# TASK TO COMPLETE
All entries should be copied exactly; the pictures stay out.
───── AVAILABLE DATA ─────
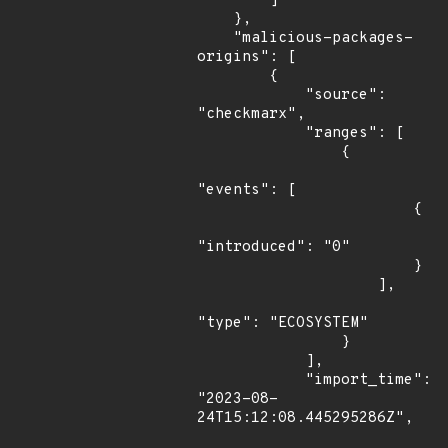
        ]

    },

    "malicious-packages-
origins": [

        {

            "source": 
"checkmarx",

            "ranges": [

                {

"events": [

                        {

"introduced": "0"

                        }

                    ],

"type": "ECOSYSTEM"

                }

            ],

            "import_time": 
"2023-08-
24T15:12:08.445295286Z",
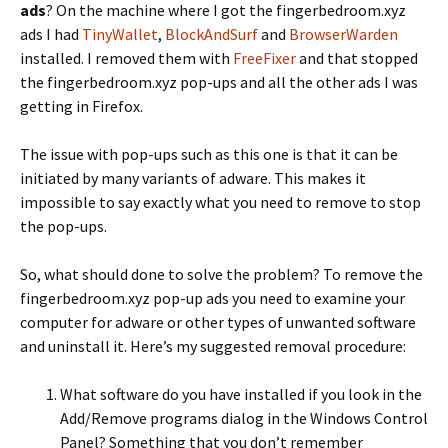
ads
? On the machine where I got the fingerbedroom.xyz
ads I had
TinyWallet
,
BlockAndSurf
and
BrowserWarden
installed. I removed them with
FreeFixer
and that stopped
the fingerbedroom.xyz pop-ups and all the other ads I was
getting in Firefox.
The issue with pop-ups such as this one is that it can be
initiated by many variants of adware. This makes it
impossible to say exactly what you need to remove to stop
the pop-ups.
So, what should done to solve the problem? To remove the
fingerbedroom.xyz pop-up ads you need to examine your
computer for adware or other types of unwanted software
and uninstall it. Here’s my suggested removal procedure:
What software do you have installed if you look in the
Add/Remove programs dialog in the Windows Control
Panel? Something that you don’t remember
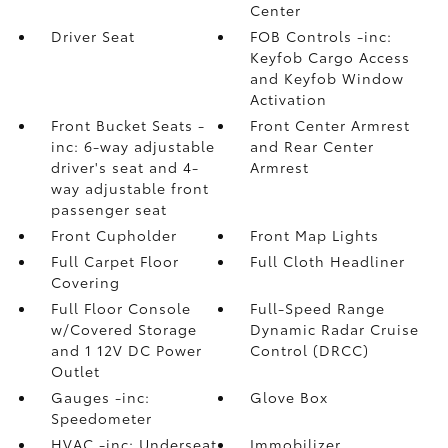
Center
Driver Seat
FOB Controls -inc:
Keyfob Cargo Access
and Keyfob Window
Activation
Front Bucket Seats -
Front Center Armrest
inc: 6-way adjustable
and Rear Center
driver's seat and 4-
Armrest
way adjustable front
passenger seat
Front Cupholder
Front Map Lights
Full Carpet Floor
Full Cloth Headliner
Covering
Full Floor Console
Full-Speed Range
w/Covered Storage
Dynamic Radar Cruise
and 1 12V DC Power
Control (DRCC)
Outlet
Gauges -inc:
Glove Box
Speedometer
HVAC -inc: Underseat
Immobilizer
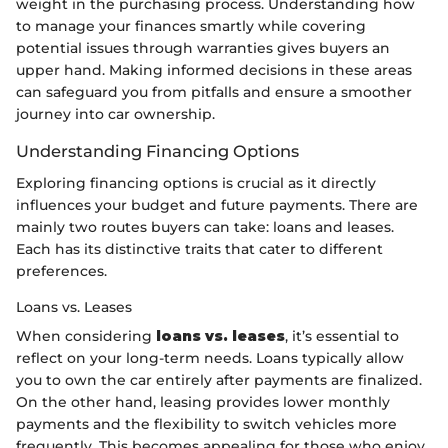
weight in the purchasing process. Understanding how
to manage your finances smartly while covering
potential issues through warranties gives buyers an
upper hand. Making informed decisions in these areas
can safeguard you from pitfalls and ensure a smoother
journey into car ownership.
Understanding Financing Options
Exploring financing options is crucial as it directly
influences your budget and future payments. There are
mainly two routes buyers can take: loans and leases.
Each has its distinctive traits that cater to different
preferences.
Loans vs. Leases
When considering
loans vs. leases
, it’s essential to
reflect on your long-term needs. Loans typically allow
you to own the car entirely after payments are finalized.
On the other hand, leasing provides lower monthly
payments and the flexibility to switch vehicles more
frequently. This becomes appealing for those who enjoy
─────
# TASK OUTPUT
        ]

    },

    "malicious-packages-
origins": [

        {

            "source": 
"checkmarx",

            "ranges": [

                {

"events": [

                        {

"introduced": "0"

                        }

                    ],

"type": "ECOSYSTEM"

                }

            ],

            "import_time": 
"2023-08-
24T15:12:08.445295286Z",
ads
? On the machine where I got the fingerbedroom.xyz
ads I had
TinyWallet
,
BlockAndSurf
and
BrowserWarden
installed. I removed them with
FreeFixer
and that stopped
the fingerbedroom.xyz pop-ups and all the other ads I was
getting in Firefox.
The issue with pop-ups such as this one is that it can be
initiated by many variants of adware. This makes it
impossible to say exactly what you need to remove to stop
the pop-ups.
So, what should done to solve the problem? To remove the
fingerbedroom.xyz pop-up ads you need to examine your
computer for adware or other types of unwanted software
and uninstall it. Here’s my suggested removal procedure:
What software do you have installed if you look in the
Add/Remove programs dialog in the Windows Control
Panel? Something that you don’t remember
Center
Driver Seat
FOB Controls -inc:
Keyfob Cargo Access
and Keyfob Window
Activation
Front Bucket Seats -
Front Center Armrest
inc: 6-way adjustable
and Rear Center
driver's seat and 4-
Armrest
way adjustable front
passenger seat
Front Cupholder
Front Map Lights
Full Carpet Floor
Full Cloth Headliner
Covering
Full Floor Console
Full-Speed Range
w/Covered Storage
Dynamic Radar Cruise
and 1 12V DC Power
Control (DRCC)
Outlet
Gauges -inc:
Glove Box
Speedometer
HVAC -inc: Underseat
Immobilizer
weight in the purchasing process. Understanding how
to manage your finances smartly while covering
potential issues through warranties gives buyers an
upper hand. Making informed decisions in these areas
can safeguard you from pitfalls and ensure a smoother
journey into car ownership.
Understanding Financing Options
Exploring financing options is crucial as it directly
influences your budget and future payments. There are
mainly two routes buyers can take: loans and leases.
Each has its distinctive traits that cater to different
preferences.
Loans vs. Leases
When considering
loans vs. leases
, it’s essential to
reflect on your long-term needs. Loans typically allow
you to own the car entirely after payments are finalized.
On the other hand, leasing provides lower monthly
payments and the flexibility to switch vehicles more
frequently. This becomes appealing for those who enjoy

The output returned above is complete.